=== DATA FOR THIS TASK ===
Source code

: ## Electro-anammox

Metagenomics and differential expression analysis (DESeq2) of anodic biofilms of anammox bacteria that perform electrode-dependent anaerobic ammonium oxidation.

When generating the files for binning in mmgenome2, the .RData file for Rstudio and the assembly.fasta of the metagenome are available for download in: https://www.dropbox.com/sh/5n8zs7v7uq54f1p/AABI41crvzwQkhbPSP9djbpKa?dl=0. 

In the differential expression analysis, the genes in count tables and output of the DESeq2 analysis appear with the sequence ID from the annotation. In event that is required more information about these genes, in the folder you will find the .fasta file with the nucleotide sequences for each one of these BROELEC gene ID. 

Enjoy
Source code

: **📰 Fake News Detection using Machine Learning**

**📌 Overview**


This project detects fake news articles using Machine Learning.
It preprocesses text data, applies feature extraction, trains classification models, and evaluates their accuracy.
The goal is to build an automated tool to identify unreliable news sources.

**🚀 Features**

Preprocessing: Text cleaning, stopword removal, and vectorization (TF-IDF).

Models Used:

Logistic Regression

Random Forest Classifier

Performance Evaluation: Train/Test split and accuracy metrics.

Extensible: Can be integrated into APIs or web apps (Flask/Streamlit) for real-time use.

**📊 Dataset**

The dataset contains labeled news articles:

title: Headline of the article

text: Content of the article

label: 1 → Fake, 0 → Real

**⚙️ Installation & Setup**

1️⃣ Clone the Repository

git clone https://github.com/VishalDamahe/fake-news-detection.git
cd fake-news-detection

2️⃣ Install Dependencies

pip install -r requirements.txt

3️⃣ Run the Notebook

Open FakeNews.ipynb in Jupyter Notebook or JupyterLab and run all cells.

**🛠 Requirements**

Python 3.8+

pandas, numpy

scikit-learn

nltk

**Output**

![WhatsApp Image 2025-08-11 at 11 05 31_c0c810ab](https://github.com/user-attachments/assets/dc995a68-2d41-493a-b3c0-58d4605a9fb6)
===
[EXERCISE]
In the records above, find the lines containing "expression" and copy them.

[ANSWER BOX]
Metagenomics and differential expression analysis (DESeq2) of anodic biofilms of anammox bacteria that perform electrode-dependent anaerobic ammonium oxidation.
In the differential expression analysis, the genes in count tables and output of the DESeq2 analysis appear with the sequence ID from the annotation. In event that is required more information about these genes, in the folder you will find the .fasta file with the nucleotide sequences for each one of these BROELEC gene ID. 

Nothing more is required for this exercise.